Duluth, Minnesota (OpEdNews) February 14, 2013: Today is Valentine's Day. So in the spirit of Valentine's Day, I've decided to write a Valentine's Day message for all the readers of OpEdNews. Here we go.
THE ARCHETYPE OF INITIATION (2001) is Jungian theorist Robert Moore's boldest book to date. In it he makes the bold claim that the archetype of initiation in our psyches is involved in mental breakdowns, involved in the psychological process of mourning (both bereavement and mourning nondeath losses), and all other kinds of significant life transitions or passages from a now-old phase of life to a new phase.
Whew! It sounds like the archetype of initiation is a central archetype in our lives. This is why I say that this is Moore's boldest book to date. And so my Valentine's Day message to all readers of OpEdNews is to tell you about this book as my way of wishing you Happy Valentine's Day!
As Moore explains all the different kinds of life transitions that involve this archetype, he works with Victor Turner's terminology about liminal space and time. Liminal space and time is a kind limbo, a kind of stepping out from ordinary space and time, as frequently happens in bereavement, for example. For an articulate account of the kinds of things that can happen as the result of bereavement, see Joan Didion's book THE YEAR OF MAGICAL THINKING (2005). Turner sees this kind of limbo experience as involving a destructuring of the structure of ordinary space and time.
In bereavement, this kind of destructuring can seem like Humpty-Dumpty falling apart. In bereavement, one's life has fallen apart. Sooner or later, one will have to pull oneself together again and carry on one's life, but with new adaptations in oneself due to the loss of the deceased from one's life.
In connection with the liminality that people experience in bereavement, Moore also refers to chronic liminality. But he does not venture to explore and explain what exactly contributes to chronic liminality. He just notes in passing that this does occur. I wish that he had explored this further.
But in one important way Moore works with a very different view from Turner's. Turner maintained that modern people do not have access to the destructuring experience of liminal space and time, even though modern people appear to experience liminal space and time in bereavement. For Turner, modernity provides modern people with cultural conditioning that closes down the possibility that they will experience liminal space and time. In any event, Moore takes the position that modern people can also experience liminal space and time not only in bereavement, but also in the context of psychotherapy, at least under the optimal conditions of psychotherapy.

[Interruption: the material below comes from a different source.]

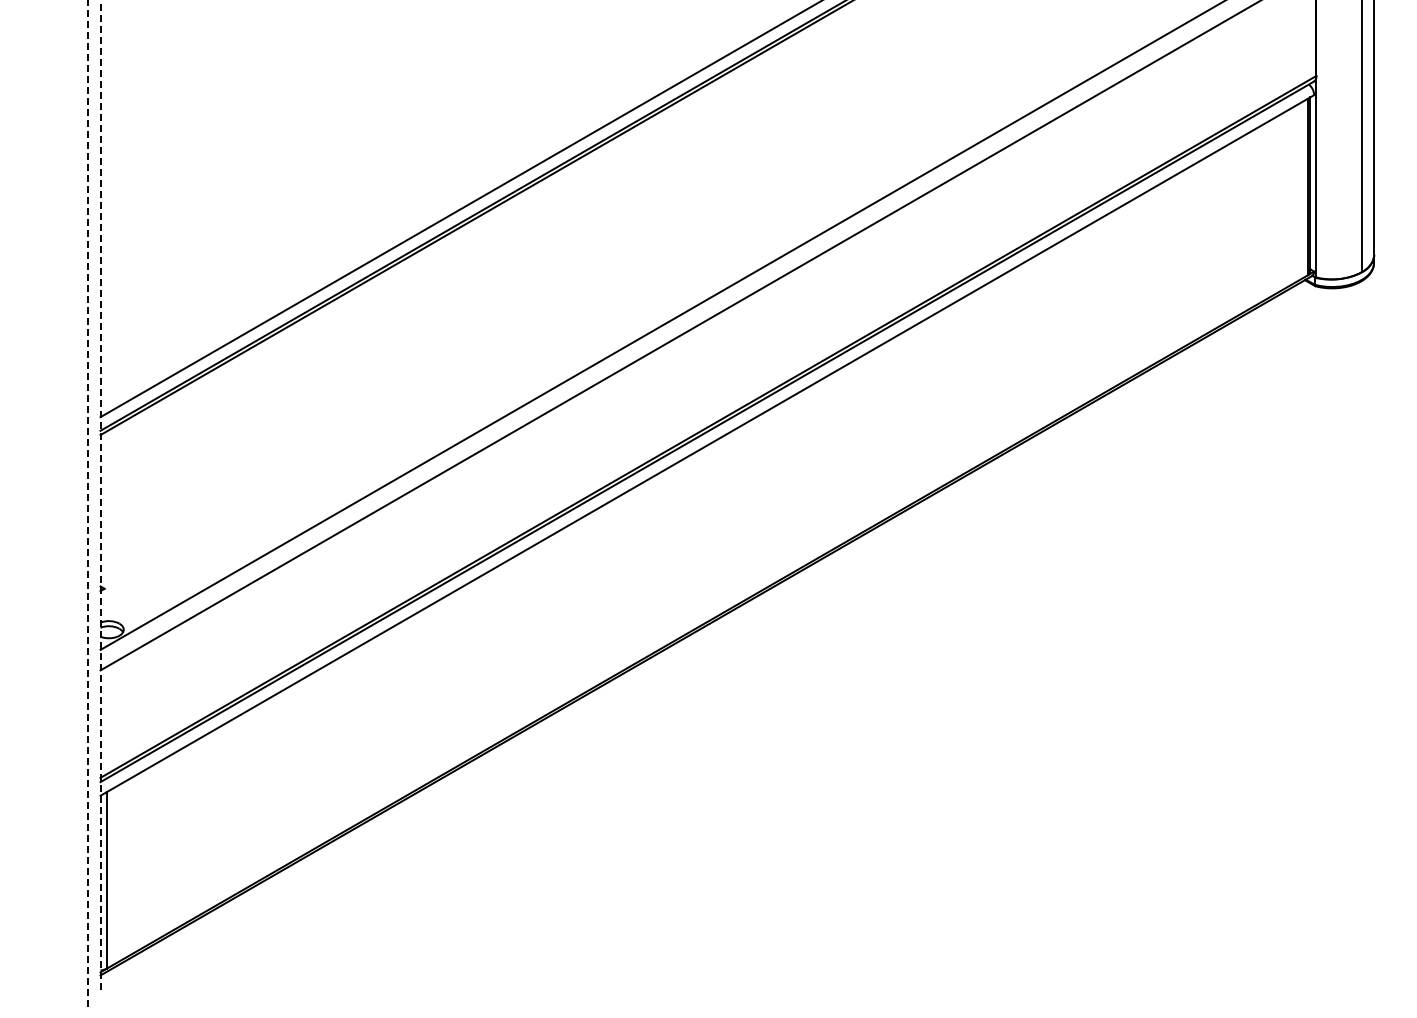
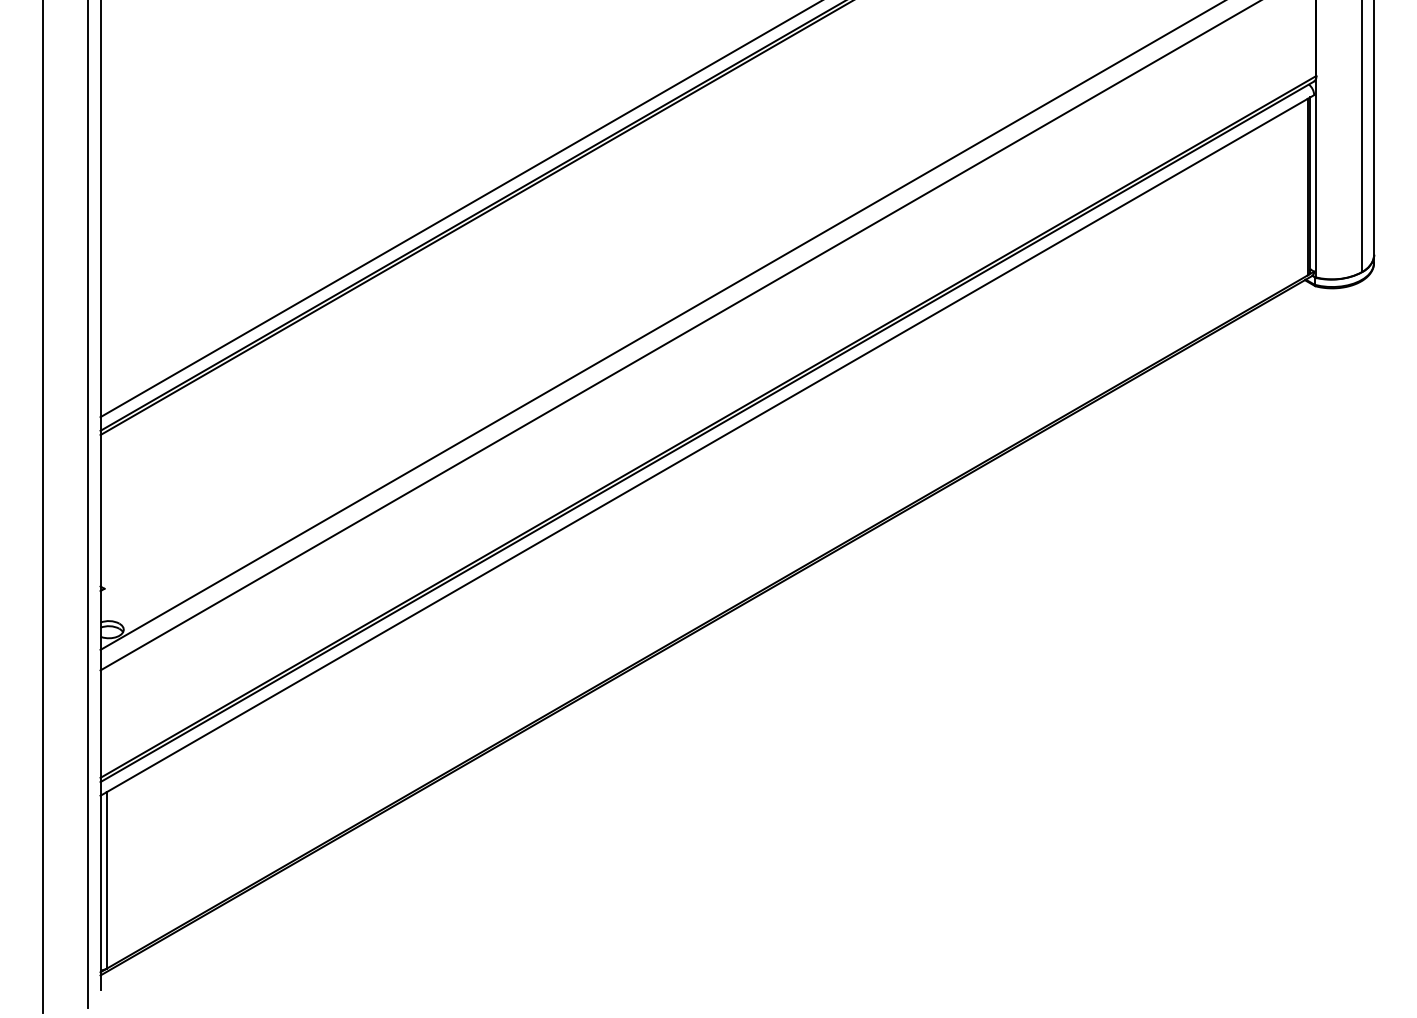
line at (100, 495): dashed -> solid
line at (87, 504): dashed -> solid
line at (42, 507): none -> present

In addition, Moore argues that modern people need to have a social community in which they can work out some of their life transitions with the support and assistance of other people in those communities. Perhaps grief support groups function in this way for people who are experiencing bereavement. Perhaps group therapy can also work in this way at times for some people. Perhaps AA meetings can work in this way at times for some people. But Moore urges men to come together to form such support groups to help one another go through different life transitions. In the kind of support groups that he envisions, the men in the group would take on the role of ritual elders and play this role for one another in the context of the group meetings. Perhaps such groups can work at times for some people as he envisions them working.